お客様としては、たとえば石膏ボードが何枚とか、壁紙が何平米とか、どの材料が何本といった数量を見積りで見ても、それが適正数量なのかを確認するすべはありません。しかし私たち業者は細かく数量を確認するので、業者への発注数量の方が正しいはずなのです。せこいと言えばせこい話ですが、そうしたことの積み重ねが無視出来ない金額の差になっていくわけです。
不安や疑問が払拭できず、不信感が募る施主
もちろん、お客様とのやり取りの裏側が私たちに知らされることはありません。ですから、こんなことも起きます。

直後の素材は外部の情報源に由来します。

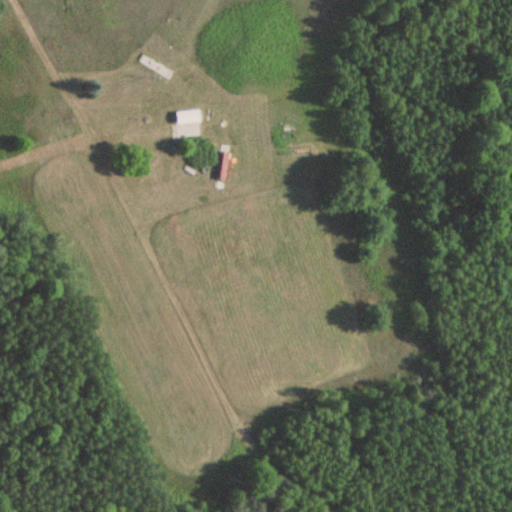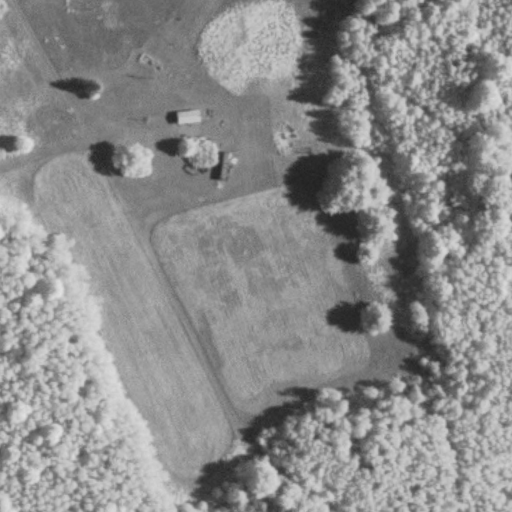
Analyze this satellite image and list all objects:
building: (184, 117)
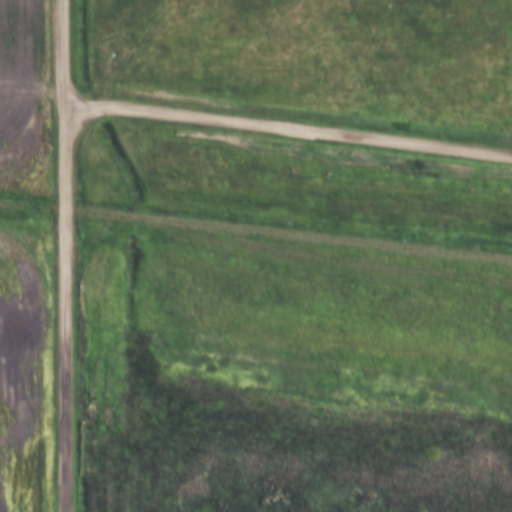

仮にお客様から壁紙の平米数を聞かれたとします。「450平米と書かれているのですが、本当にそれだけありますか?」と聞かれ、実際は450平米ないので、正直に言うのであれば、「いや、400ないはずですよ」などと答えることになります。嘘をついて「はい」とは答えにくいですから、正直に答えるなと言われれば、口ごもるしかなくなります。
どちらを答えても、メーカーとしては不都合です。ですから、「直接お客さんと会話をしないように」という話になるわけです。お客様から質問をされても、「私たちにはわからないので、メーカーさんに聞いてください」ということしか言えなくなるわけです。
施主でありながら、不安に思っていること、疑問に思っていることがあっても、解消することが出来ません。誰も本当のことは答えてくれないのです。お客様にとっては八方塞がりと言える状態です。最初に生まれた不信感は、最後には猜疑心に変わっていきます。途中で誰も救ってくれない、救われるような事態に遭遇することがないからです。
残念なことに、アンケート調査においても、お客様の満足度がいちばん高いのは契約時なのです。そこをピークにして、ひたすら満足度は低下していきます。そんな現実に業界は慣れきっているのです。